SİYASETİN İKİ KURBANI HZ.HÜSEYİN VE HALLAC-I MANSUR

 

Siyasetin kurbanları yüzlercedir.Hz.Ali-den Hz.Hasan ve Hüseyine,Ahmed bin Hanbelden İmam-ı Âzam Ebu Hanifeye,İbni Sinadan İmam-ı Gazaliye,Hallac-ı Mansurdan Bediüzzaman ve zamanımıza kadar süregelmiştir.

Bu insanlar bunun bedelini canıyla ödemişler,kanlarıyla temizlenmişlerdir.

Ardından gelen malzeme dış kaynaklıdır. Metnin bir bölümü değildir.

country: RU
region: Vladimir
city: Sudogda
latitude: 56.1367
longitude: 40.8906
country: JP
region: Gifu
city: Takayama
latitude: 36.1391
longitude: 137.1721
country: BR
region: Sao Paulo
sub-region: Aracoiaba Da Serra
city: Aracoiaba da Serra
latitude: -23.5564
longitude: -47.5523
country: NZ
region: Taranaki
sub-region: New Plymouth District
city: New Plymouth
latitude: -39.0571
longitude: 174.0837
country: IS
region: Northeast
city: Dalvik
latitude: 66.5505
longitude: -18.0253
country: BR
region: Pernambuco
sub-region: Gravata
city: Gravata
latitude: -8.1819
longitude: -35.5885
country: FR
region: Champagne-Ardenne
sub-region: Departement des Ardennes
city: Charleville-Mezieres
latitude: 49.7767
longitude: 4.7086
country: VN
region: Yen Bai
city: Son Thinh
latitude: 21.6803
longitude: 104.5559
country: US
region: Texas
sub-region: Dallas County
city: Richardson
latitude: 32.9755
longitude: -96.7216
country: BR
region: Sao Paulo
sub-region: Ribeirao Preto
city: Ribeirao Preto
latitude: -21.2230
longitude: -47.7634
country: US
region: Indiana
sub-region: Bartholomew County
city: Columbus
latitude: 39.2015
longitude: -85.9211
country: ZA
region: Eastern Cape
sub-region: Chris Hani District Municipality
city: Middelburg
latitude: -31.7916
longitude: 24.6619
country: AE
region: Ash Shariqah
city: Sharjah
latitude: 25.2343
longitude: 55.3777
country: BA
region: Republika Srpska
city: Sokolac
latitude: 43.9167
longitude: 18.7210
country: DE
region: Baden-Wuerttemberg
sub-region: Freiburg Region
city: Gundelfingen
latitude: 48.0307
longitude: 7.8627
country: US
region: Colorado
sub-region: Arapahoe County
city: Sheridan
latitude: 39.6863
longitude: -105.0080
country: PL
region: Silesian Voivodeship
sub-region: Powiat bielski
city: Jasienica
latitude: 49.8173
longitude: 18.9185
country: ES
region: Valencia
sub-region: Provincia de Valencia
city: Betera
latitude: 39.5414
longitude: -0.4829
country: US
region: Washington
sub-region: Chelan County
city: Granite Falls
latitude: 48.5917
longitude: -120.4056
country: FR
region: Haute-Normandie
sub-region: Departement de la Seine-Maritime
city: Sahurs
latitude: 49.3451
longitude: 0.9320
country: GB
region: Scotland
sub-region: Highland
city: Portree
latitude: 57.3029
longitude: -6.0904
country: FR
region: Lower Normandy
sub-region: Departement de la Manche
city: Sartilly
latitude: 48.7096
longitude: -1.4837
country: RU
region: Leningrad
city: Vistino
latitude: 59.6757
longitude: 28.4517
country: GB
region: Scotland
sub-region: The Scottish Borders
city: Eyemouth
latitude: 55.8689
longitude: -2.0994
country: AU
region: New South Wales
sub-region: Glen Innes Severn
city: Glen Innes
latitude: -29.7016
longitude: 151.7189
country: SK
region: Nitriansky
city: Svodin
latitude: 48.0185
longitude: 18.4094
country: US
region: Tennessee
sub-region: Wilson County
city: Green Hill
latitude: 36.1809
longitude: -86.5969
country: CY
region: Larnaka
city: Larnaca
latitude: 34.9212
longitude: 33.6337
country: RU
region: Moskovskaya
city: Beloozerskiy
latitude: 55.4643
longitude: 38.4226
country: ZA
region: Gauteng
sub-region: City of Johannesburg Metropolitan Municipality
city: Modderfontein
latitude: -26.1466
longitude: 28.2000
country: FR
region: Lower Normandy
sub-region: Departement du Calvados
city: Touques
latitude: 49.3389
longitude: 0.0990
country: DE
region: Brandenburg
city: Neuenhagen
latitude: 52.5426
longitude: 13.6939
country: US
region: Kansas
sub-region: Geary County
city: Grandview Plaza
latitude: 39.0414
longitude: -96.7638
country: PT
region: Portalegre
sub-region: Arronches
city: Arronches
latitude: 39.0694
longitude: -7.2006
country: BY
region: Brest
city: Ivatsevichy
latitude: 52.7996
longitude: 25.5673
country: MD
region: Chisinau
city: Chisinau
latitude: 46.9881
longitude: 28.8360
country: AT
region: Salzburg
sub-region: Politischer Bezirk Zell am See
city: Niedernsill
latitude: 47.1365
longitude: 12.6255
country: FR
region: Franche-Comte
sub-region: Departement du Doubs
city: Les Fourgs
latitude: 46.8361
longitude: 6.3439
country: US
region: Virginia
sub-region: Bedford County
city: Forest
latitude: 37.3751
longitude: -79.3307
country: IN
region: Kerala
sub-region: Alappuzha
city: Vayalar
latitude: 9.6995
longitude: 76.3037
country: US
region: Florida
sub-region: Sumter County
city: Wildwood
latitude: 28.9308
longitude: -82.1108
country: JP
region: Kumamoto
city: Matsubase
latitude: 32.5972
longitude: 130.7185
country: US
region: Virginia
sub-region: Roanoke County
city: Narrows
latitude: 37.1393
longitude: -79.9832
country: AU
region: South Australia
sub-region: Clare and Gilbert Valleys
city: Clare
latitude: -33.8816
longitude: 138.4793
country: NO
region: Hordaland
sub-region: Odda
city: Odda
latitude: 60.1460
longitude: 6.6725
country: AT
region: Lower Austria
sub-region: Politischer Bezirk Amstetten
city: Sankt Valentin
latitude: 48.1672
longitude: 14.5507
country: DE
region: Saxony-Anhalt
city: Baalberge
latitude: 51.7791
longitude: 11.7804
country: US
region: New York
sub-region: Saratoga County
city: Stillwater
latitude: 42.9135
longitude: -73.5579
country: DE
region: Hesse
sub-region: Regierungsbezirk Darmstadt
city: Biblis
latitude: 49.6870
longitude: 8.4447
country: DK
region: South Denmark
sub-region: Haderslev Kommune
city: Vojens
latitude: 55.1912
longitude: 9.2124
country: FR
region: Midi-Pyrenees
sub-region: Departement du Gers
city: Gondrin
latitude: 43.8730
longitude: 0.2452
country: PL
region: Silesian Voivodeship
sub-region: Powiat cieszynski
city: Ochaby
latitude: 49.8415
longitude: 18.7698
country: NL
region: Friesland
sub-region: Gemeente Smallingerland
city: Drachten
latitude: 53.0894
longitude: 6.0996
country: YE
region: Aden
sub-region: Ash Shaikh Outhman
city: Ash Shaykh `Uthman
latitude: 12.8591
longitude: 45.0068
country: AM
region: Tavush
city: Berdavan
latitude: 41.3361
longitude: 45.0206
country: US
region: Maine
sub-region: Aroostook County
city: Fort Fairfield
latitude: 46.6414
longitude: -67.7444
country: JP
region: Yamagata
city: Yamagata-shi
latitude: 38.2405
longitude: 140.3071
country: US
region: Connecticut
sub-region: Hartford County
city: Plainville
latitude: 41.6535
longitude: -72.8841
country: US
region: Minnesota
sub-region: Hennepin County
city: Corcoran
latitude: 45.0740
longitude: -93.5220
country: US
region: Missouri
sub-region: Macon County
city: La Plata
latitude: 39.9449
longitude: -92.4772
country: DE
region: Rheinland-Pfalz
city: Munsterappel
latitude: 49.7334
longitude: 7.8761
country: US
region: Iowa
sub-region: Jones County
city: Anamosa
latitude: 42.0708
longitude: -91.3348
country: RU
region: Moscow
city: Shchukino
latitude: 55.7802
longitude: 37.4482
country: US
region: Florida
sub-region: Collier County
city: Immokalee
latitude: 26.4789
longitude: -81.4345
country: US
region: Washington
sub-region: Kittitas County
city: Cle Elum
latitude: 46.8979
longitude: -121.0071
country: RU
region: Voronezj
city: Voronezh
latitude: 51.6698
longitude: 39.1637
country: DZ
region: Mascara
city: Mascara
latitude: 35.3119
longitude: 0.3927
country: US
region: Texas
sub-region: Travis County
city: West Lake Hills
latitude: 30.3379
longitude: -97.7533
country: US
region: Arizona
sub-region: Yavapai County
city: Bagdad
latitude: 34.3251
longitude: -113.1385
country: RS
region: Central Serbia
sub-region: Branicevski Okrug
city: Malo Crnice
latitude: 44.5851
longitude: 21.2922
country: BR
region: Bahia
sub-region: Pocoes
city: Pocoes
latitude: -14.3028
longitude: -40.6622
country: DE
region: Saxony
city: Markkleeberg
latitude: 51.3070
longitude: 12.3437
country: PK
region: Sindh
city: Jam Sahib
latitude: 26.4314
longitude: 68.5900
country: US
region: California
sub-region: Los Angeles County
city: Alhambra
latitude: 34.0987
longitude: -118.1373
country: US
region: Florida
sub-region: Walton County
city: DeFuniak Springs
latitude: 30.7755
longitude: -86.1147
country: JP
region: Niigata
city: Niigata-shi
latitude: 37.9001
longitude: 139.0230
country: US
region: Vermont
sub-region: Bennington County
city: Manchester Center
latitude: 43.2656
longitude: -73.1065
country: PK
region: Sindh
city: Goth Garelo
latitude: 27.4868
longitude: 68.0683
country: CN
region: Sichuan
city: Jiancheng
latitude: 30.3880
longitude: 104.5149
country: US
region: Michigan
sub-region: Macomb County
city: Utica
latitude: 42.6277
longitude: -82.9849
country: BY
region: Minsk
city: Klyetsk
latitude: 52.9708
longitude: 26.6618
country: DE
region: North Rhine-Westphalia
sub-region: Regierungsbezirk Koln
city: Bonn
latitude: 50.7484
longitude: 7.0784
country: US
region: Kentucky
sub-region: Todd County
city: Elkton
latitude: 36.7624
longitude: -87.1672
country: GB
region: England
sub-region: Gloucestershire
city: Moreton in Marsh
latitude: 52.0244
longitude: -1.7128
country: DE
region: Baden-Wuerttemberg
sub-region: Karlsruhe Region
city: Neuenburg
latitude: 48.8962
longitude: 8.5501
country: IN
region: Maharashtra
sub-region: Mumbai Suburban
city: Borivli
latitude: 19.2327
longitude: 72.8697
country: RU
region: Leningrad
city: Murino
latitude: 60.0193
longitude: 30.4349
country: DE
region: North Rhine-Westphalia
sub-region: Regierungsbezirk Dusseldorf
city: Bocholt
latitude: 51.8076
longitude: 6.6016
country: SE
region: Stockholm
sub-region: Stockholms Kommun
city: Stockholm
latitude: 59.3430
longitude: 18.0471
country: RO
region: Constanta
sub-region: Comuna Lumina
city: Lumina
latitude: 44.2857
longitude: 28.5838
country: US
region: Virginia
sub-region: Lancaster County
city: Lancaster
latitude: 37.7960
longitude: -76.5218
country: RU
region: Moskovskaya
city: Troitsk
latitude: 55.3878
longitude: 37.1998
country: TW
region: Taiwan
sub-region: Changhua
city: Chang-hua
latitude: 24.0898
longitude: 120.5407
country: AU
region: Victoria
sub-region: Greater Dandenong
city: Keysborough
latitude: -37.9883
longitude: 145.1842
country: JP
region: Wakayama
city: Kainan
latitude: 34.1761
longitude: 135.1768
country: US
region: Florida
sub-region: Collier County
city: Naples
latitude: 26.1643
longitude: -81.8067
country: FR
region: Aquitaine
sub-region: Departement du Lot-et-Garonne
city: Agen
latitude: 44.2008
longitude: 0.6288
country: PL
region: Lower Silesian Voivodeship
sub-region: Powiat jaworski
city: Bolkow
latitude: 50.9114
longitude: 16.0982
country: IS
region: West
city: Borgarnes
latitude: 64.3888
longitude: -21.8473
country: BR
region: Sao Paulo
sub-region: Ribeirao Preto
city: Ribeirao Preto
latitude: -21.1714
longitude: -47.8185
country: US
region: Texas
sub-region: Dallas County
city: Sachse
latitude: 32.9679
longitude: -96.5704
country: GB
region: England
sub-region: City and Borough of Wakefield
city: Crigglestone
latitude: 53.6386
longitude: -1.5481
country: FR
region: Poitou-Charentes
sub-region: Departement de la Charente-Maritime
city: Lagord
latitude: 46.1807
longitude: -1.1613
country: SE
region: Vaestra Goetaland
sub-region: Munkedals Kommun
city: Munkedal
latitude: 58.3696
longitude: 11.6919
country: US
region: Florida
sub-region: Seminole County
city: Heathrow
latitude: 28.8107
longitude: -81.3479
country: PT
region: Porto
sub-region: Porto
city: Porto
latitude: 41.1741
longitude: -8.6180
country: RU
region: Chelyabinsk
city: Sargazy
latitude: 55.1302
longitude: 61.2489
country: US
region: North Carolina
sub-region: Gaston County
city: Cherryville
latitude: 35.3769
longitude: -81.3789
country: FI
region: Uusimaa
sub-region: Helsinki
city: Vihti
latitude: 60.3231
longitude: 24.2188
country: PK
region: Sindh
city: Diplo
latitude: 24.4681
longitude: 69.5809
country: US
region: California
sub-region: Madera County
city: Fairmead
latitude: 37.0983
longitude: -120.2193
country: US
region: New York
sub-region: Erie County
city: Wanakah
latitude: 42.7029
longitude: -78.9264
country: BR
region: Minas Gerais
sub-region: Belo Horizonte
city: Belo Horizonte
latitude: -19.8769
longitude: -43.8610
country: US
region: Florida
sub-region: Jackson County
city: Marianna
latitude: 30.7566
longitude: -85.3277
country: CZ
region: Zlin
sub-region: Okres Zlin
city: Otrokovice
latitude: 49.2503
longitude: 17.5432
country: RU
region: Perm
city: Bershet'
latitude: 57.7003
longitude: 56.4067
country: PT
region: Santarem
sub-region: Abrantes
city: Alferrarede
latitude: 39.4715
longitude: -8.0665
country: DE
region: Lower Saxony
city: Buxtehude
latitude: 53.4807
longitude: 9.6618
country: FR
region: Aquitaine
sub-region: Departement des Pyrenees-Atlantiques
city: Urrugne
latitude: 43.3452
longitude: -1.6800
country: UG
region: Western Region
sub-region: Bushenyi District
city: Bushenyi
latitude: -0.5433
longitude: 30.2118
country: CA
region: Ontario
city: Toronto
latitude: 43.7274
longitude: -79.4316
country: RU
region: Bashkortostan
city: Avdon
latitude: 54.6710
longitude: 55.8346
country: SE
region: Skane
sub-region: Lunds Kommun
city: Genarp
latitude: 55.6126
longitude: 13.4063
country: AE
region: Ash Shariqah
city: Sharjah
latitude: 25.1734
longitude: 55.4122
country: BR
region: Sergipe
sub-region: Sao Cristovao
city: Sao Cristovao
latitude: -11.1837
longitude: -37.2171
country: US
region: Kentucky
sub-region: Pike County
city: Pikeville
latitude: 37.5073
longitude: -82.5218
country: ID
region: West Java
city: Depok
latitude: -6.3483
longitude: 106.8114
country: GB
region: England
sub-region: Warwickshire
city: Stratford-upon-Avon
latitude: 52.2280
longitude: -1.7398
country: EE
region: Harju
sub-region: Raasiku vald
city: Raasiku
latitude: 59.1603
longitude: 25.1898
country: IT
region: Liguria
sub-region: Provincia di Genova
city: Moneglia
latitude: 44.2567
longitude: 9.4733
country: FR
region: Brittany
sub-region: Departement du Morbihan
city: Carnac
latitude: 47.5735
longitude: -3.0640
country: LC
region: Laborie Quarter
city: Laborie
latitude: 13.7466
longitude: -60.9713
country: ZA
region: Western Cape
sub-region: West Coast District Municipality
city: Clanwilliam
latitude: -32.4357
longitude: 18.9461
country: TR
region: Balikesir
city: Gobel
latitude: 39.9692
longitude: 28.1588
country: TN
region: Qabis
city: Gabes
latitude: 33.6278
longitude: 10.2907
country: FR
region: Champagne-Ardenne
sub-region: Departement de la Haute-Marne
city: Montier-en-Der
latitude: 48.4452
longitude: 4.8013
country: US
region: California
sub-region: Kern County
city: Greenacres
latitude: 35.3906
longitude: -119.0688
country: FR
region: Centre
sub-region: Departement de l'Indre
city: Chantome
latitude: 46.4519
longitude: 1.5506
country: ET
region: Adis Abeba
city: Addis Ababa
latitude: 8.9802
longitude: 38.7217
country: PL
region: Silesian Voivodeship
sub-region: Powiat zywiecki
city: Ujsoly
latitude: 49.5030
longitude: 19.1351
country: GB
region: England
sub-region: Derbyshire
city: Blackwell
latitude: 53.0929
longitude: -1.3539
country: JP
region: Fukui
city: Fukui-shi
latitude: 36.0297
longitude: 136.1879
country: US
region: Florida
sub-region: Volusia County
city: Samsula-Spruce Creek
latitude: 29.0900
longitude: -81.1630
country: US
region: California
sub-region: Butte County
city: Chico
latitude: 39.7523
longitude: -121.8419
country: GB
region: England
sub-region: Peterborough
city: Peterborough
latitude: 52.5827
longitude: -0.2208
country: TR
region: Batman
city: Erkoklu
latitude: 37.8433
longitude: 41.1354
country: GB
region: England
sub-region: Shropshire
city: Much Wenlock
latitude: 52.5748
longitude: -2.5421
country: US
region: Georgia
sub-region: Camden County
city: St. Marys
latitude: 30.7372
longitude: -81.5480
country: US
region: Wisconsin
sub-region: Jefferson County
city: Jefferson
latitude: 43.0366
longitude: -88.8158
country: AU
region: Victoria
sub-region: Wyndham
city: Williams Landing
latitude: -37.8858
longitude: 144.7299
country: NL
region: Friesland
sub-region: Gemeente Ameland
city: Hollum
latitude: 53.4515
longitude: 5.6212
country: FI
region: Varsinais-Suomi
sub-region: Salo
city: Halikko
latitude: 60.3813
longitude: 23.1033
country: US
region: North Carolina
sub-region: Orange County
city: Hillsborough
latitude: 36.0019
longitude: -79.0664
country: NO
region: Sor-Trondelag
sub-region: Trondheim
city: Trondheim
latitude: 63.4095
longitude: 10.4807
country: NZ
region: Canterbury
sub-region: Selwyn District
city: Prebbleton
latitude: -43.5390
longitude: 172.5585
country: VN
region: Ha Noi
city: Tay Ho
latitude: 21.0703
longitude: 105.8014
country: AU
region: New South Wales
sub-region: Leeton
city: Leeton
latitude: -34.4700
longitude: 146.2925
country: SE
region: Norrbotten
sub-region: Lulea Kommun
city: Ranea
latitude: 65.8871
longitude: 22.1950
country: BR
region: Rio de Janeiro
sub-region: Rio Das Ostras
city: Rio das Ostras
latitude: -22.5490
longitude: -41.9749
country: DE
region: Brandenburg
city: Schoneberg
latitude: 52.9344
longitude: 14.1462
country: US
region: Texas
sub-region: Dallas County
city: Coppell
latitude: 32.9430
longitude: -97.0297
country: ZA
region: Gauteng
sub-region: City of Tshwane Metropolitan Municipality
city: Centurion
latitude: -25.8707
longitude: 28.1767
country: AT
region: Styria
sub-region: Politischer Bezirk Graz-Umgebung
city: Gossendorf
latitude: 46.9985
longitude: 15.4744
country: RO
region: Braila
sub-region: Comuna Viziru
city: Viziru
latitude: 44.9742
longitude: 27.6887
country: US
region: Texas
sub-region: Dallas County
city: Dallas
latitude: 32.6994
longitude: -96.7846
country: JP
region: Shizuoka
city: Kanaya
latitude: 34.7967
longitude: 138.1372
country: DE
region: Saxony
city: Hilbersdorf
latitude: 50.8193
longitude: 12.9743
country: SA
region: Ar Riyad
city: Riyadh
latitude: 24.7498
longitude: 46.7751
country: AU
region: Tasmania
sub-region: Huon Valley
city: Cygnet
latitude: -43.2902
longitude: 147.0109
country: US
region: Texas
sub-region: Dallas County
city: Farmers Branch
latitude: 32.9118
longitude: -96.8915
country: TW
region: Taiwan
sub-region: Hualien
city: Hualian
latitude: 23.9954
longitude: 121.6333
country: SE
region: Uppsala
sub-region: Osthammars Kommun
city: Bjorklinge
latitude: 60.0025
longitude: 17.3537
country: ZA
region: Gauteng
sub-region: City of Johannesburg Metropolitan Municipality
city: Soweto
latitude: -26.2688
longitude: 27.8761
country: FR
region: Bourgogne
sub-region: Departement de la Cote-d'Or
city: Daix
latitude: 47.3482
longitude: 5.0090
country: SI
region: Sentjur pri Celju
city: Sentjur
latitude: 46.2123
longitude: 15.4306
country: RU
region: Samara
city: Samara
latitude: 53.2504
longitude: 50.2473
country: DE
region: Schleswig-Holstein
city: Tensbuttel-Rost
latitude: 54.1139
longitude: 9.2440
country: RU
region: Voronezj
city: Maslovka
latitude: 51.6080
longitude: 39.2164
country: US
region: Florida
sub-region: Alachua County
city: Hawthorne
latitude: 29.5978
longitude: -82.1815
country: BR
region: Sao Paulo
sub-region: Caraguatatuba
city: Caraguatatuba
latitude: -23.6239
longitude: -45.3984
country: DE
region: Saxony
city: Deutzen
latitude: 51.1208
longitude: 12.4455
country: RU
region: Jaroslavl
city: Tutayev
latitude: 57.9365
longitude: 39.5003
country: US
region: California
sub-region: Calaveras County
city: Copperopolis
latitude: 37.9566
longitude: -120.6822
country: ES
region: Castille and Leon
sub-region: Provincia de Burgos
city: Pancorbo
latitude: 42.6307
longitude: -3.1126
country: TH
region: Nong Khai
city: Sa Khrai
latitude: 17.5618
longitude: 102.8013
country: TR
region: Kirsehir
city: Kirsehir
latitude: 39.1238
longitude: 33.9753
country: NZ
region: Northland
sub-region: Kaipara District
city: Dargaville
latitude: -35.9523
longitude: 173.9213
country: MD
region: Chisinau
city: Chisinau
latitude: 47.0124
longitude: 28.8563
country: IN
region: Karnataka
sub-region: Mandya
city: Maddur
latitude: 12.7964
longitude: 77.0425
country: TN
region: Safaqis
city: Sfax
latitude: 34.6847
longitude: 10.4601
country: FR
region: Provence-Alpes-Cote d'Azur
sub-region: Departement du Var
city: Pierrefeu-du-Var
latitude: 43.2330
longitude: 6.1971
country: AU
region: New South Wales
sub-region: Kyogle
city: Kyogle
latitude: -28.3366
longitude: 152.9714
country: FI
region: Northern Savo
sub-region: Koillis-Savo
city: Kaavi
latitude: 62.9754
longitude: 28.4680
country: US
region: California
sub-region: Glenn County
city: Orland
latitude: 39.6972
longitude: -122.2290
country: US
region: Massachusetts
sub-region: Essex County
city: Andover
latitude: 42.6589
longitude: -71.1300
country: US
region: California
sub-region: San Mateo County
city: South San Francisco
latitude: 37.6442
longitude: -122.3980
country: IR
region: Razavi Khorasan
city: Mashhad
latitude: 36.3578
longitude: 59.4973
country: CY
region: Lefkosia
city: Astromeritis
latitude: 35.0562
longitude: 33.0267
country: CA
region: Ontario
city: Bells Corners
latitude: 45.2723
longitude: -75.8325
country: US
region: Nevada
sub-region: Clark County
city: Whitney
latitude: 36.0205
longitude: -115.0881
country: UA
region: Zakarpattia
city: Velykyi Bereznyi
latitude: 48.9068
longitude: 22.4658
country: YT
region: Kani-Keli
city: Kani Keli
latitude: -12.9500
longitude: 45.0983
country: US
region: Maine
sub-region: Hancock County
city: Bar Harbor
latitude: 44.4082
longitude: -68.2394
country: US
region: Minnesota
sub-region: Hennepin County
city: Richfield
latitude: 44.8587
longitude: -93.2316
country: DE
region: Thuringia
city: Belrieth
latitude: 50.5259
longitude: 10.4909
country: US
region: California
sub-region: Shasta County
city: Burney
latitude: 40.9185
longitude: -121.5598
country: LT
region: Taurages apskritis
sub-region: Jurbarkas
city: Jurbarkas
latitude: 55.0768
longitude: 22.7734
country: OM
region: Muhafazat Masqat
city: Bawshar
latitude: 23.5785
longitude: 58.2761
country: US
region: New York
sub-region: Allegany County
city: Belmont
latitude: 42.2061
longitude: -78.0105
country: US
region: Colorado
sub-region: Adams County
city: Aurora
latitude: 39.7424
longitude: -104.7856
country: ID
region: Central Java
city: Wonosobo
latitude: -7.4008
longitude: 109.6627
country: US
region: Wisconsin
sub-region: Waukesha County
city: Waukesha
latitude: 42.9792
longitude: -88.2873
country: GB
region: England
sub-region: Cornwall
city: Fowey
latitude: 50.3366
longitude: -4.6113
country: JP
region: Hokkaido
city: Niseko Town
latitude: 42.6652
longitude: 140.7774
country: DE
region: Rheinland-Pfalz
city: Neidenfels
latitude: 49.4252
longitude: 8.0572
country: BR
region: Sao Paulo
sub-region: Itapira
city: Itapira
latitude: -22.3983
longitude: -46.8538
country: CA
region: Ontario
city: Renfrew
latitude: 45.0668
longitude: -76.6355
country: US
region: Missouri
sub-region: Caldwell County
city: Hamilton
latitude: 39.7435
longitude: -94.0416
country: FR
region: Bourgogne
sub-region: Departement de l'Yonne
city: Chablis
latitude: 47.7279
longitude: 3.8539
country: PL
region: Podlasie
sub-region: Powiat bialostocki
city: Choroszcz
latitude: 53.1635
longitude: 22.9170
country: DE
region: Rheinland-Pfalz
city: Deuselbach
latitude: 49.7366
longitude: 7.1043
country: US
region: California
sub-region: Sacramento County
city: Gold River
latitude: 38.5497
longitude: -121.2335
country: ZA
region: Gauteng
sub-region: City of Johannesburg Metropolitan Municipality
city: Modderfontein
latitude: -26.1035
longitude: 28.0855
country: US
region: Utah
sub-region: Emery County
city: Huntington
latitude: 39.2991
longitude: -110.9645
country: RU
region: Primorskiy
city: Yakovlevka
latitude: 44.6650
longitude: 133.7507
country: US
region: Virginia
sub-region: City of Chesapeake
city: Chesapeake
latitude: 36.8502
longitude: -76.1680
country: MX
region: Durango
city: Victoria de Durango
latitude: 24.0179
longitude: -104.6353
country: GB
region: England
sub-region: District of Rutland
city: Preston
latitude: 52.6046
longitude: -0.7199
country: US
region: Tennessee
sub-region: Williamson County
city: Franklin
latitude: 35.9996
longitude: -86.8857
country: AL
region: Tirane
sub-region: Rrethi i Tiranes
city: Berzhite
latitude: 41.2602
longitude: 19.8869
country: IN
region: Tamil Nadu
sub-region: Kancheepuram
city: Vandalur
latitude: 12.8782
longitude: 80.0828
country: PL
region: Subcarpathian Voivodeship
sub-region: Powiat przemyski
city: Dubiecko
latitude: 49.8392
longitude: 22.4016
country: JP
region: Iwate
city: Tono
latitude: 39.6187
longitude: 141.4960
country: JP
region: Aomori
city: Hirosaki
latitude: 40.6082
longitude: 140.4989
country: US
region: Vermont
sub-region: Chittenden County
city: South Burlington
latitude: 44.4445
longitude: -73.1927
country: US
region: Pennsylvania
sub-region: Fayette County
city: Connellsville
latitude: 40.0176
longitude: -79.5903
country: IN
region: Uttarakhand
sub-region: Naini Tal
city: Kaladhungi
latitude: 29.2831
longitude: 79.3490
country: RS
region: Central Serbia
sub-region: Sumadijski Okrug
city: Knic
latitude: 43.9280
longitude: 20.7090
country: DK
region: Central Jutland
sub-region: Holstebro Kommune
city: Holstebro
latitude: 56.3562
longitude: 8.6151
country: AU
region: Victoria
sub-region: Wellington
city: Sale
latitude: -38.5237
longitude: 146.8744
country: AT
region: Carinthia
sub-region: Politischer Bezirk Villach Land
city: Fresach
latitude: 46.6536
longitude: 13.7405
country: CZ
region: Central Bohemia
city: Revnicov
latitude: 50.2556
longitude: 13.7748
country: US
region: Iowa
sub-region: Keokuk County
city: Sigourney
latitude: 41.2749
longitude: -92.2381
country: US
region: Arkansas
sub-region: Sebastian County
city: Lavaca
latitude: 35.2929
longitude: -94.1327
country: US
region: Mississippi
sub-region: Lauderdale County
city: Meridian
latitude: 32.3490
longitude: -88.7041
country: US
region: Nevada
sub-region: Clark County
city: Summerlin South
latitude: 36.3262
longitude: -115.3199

Bediüzzaman,dedesi Hz.Hasandan irsiyet almış olsa gerek ki,Hz.Hasanın eşi Ca’da binti Es’as onu bir çok defa zehirlemiş,çokça ibadette bulunan o zat Allahın izniyle kurtulmuştu.Ancak son zehir tesirini göstermişti.Son sözünde:”Benim anladığıma göre,Allahu Taala biz ehli beyte nübüvvet ile hilafeti cem etmeyecek.Lakin korkarım ki,Kufe süfehası (sefihleri) beni rahat bırakmayıp davaya kıyam ettirirler.”diyordu.

            Bediüzzamanda devlette gözü olmadığı halde 19 defa zehirlenmiş,meclisde tifo aşısı yapıyoruz diye yine zehirlenmiş ve vefatı anında da sol kolunun altında o zehir bir ur gibi kalmıştı.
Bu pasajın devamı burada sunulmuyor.